ECLI:NL:HR:2024:1211

Hoge Raad

Datum uitspraak
13 september 2024
Publicatiedatum
13 september 2024
Zaaknummer
24/00766
Instantie
Hoge Raad
Type
Uitspraak
Rechtsgebied
Bestuursrecht; Belastingrecht
Procedures
  • Cassatie
Vindplaatsen
  • Rechtspraak.nl
AI samenvatting door LexboostAutomatisch gegenereerd

Cassatie tegen uitspraak Gerechtshof Den Haag over motorrijtuigenbelasting en fijnstoftoeslag

In deze zaak heeft belanghebbende, aangeduid als [X], beroep in cassatie ingesteld tegen de uitspraak van het Gerechtshof Den Haag van 10 januari 2024. Deze uitspraak betreft de hoger beroepen van belanghebbende tegen eerdere uitspraken van de Rechtbank Den Haag, die betrekking hebben op de aan belanghebbende uitgereikte rekeningen voor fijnstoftoeslag in de motorrijtuigenbelasting en een opgelegde naheffingsaanslag in de motorrijtuigenbelasting.
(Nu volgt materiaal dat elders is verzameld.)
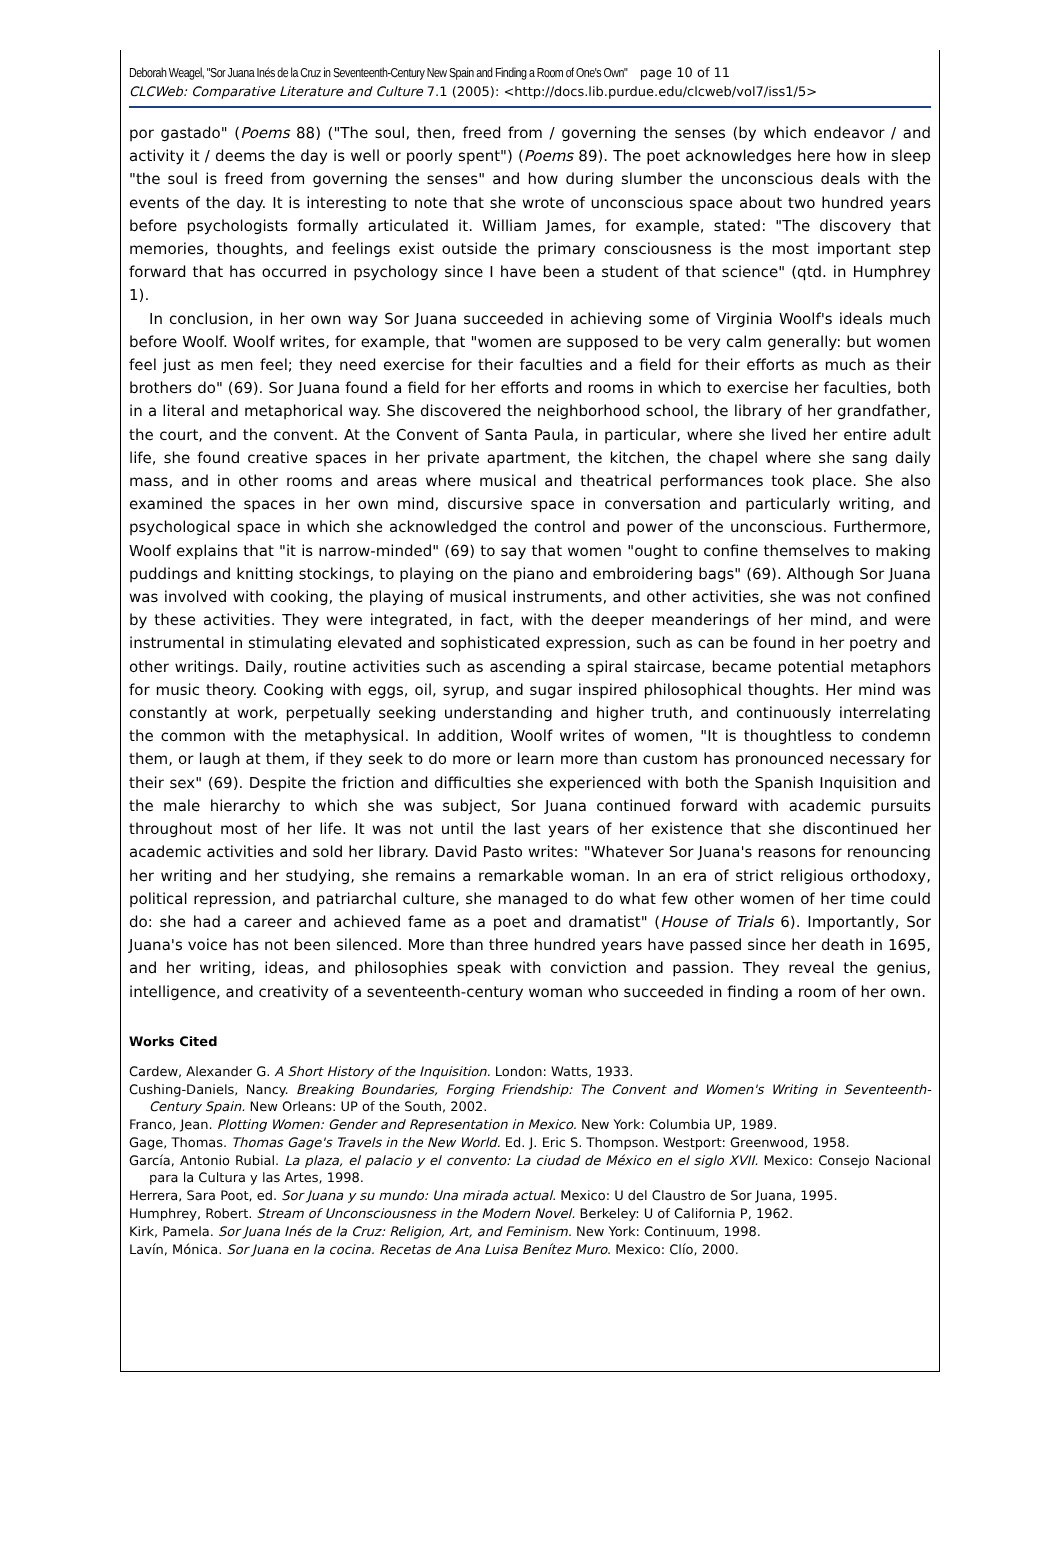Deborah Weagel, "Sor Juana Inés de la Cruz in Seventeenth-Century New Spain and Finding a Room of One's Own" page 10 of 11
CLCWeb: Comparative Literature and Culture 7.1 (2005): <http://docs.lib.purdue.edu/clcweb/vol7/iss1/5>
por gastado" (Poems 88) ("The soul, then, freed from / governing the senses (by which endeavor / and activity it / deems the day is well or poorly spent") (Poems 89). The poet acknowledges here how in sleep "the soul is freed from governing the senses" and how during slumber the unconscious deals with the events of the day. It is interesting to note that she wrote of unconscious space about two hundred years before psychologists formally articulated it. William James, for example, stated: "The discovery that memories, thoughts, and feelings exist outside the primary consciousness is the most important step forward that has occurred in psychology since I have been a student of that science" (qtd. in Humphrey 1).
In conclusion, in her own way Sor Juana succeeded in achieving some of Virginia Woolf's ideals much before Woolf. Woolf writes, for example, that "women are supposed to be very calm generally: but women feel just as men feel; they need exercise for their faculties and a field for their efforts as much as their brothers do" (69). Sor Juana found a field for her efforts and rooms in which to exercise her faculties, both in a literal and metaphorical way. She discovered the neighborhood school, the library of her grandfather, the court, and the convent. At the Convent of Santa Paula, in particular, where she lived her entire adult life, she found creative spaces in her private apartment, the kitchen, the chapel where she sang daily mass, and in other rooms and areas where musical and theatrical performances took place. She also examined the spaces in her own mind, discursive space in conversation and particularly writing, and psychological space in which she acknowledged the control and power of the unconscious. Furthermore, Woolf explains that "it is narrow-minded" (69) to say that women "ought to confine themselves to making puddings and knitting stockings, to playing on the piano and embroidering bags" (69). Although Sor Juana was involved with cooking, the playing of musical instruments, and other activities, she was not confined by these activities. They were integrated, in fact, with the deeper meanderings of her mind, and were instrumental in stimulating elevated and sophisticated expression, such as can be found in her poetry and other writings. Daily, routine activities such as ascending a spiral staircase, became potential metaphors for music theory. Cooking with eggs, oil, syrup, and sugar inspired philosophical thoughts. Her mind was constantly at work, perpetually seeking understanding and higher truth, and continuously interrelating the common with the metaphysical. In addition, Woolf writes of women, "It is thoughtless to condemn them, or laugh at them, if they seek to do more or learn more than custom has pronounced necessary for their sex" (69). Despite the friction and difficulties she experienced with both the Spanish Inquisition and the male hierarchy to which she was subject, Sor Juana continued forward with academic pursuits throughout most of her life. It was not until the last years of her existence that she discontinued her academic activities and sold her library. David Pasto writes: "Whatever Sor Juana's reasons for renouncing her writing and her studying, she remains a remarkable woman. In an era of strict religious orthodoxy, political repression, and patriarchal culture, she managed to do what few other women of her time could do: she had a career and achieved fame as a poet and dramatist" (House of Trials 6). Importantly, Sor Juana's voice has not been silenced. More than three hundred years have passed since her death in 1695, and her writing, ideas, and philosophies speak with conviction and passion. They reveal the genius, intelligence, and creativity of a seventeenth-century woman who succeeded in finding a room of her own.
Works Cited
Cardew, Alexander G. A Short History of the Inquisition. London: Watts, 1933.
Cushing-Daniels, Nancy. Breaking Boundaries, Forging Friendship: The Convent and Women's Writing in Seventeenth-Century Spain. New Orleans: UP of the South, 2002.
Franco, Jean. Plotting Women: Gender and Representation in Mexico. New York: Columbia UP, 1989.
Gage, Thomas. Thomas Gage's Travels in the New World. Ed. J. Eric S. Thompson. Westport: Greenwood, 1958.
García, Antonio Rubial. La plaza, el palacio y el convento: La ciudad de México en el siglo XVII. Mexico: Consejo Nacional para la Cultura y las Artes, 1998.
Herrera, Sara Poot, ed. Sor Juana y su mundo: Una mirada actual. Mexico: U del Claustro de Sor Juana, 1995.
Humphrey, Robert. Stream of Unconsciousness in the Modern Novel. Berkeley: U of California P, 1962.
Kirk, Pamela. Sor Juana Inés de la Cruz: Religion, Art, and Feminism. New York: Continuum, 1998.
Lavín, Mónica. Sor Juana en la cocina. Recetas de Ana Luisa Benítez Muro. Mexico: Clío, 2000.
De Hoge Raad heeft de klachten van belanghebbende over de uitspraak van het Hof beoordeeld en geconcludeerd dat deze klachten niet kunnen leiden tot vernietiging van de uitspraak. De Hoge Raad heeft geen verdere motivering gegeven, aangezien het niet nodig was om vragen te beantwoorden die van belang zijn voor de eenheid of ontwikkeling van het recht, zoals vermeld in artikel 81, lid 1, van de Wet op de rechterlijke organisatie. De Hoge Raad heeft ook geen aanleiding gezien voor een veroordeling in de proceskosten. Uiteindelijk heeft de Hoge Raad het beroep in cassatie ongegrond verklaard. Dit arrest is gewezen door de vice-president M.E. van Hilten als voorzitter, samen met de raadsheren E.N. Punt en M.A. Fierstra, en is openbaar uitgesproken op 13 september 2024.

Uitspraak

HOGE RAAD DER NEDERLANDEN
BELASTINGKAMER
Nummer24/00766
Datum13 september 2024
ARREST
in de zaak van
[X] (hierna: belanghebbende)
tegen
de STAATSSECRETARIS VAN FINANCIËN
op het beroep in cassatie tegen de uitspraak van het Gerechtshof Den Haag van 10 januari 2024, nrs. BK-23/5 tot en met BK-23/7 [1] , op het hoger beroep van belanghebbende tegen een uitspraak van de Rechtbank Den Haag (nrs. SGR 21/1342, SGR 22/3346 en SGR 22/3623) betreffende aan belanghebbende uitgereikte zogenoemde rekeningen voor fijnstoftoeslag motorrijtuigenbelasting en een aan belanghebbende opgelegde naheffingsaanslag in de motorrijtuigenbelasting.

1.Geding in cassatie

Belanghebbende heeft tegen de uitspraak van het Hof beroep in cassatie ingesteld.
De Staatssecretaris, vertegenwoordigd door [P], heeft een verweerschrift ingediend.
Belanghebbende heeft een conclusie van repliek ingediend.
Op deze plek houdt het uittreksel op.